• [WORK REQUEST]: Look below for the line holding "Current Annual Salary" and the line holding "affordable price.". Transcribe exactly those lines and all lines between them, nothing more.
-*-*-
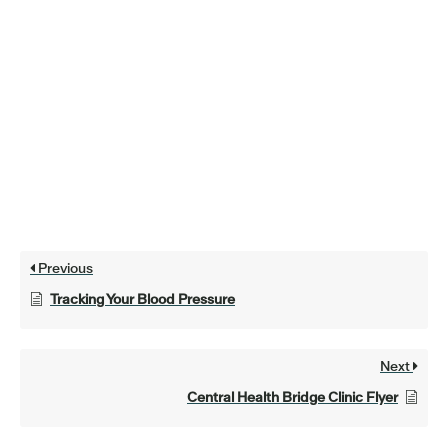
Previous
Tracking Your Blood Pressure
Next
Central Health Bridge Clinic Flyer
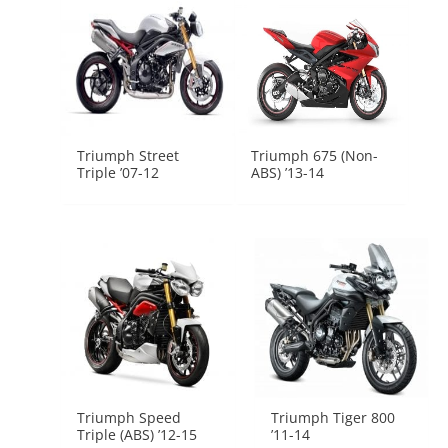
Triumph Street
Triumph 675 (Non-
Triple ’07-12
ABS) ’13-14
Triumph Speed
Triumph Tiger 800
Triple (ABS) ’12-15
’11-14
-*-*-
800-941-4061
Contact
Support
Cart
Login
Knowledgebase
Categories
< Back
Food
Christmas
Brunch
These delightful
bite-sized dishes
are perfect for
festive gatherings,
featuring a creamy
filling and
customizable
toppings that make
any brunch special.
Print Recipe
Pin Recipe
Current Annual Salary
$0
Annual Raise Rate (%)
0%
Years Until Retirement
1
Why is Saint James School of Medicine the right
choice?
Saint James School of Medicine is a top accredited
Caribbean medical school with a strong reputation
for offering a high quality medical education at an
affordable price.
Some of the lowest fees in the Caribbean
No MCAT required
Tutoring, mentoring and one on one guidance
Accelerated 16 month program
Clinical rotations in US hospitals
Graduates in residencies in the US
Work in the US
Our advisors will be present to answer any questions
-*-*-
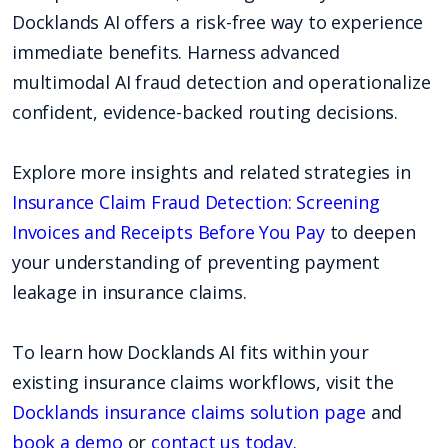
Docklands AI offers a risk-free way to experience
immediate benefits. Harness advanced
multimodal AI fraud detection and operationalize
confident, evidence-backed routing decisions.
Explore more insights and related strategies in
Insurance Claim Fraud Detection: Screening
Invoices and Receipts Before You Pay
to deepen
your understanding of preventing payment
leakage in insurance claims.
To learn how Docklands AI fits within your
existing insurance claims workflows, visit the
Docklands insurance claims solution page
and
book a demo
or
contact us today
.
-*-*-
• [YOUR SOLUTION]:
Current Annual Salary
$0
Annual Raise Rate (%)
0%
Years Until Retirement
1
Why is Saint James School of Medicine the right
choice?
Saint James School of Medicine is a top accredited
Caribbean medical school with a strong reputation
for offering a high quality medical education at an
affordable price.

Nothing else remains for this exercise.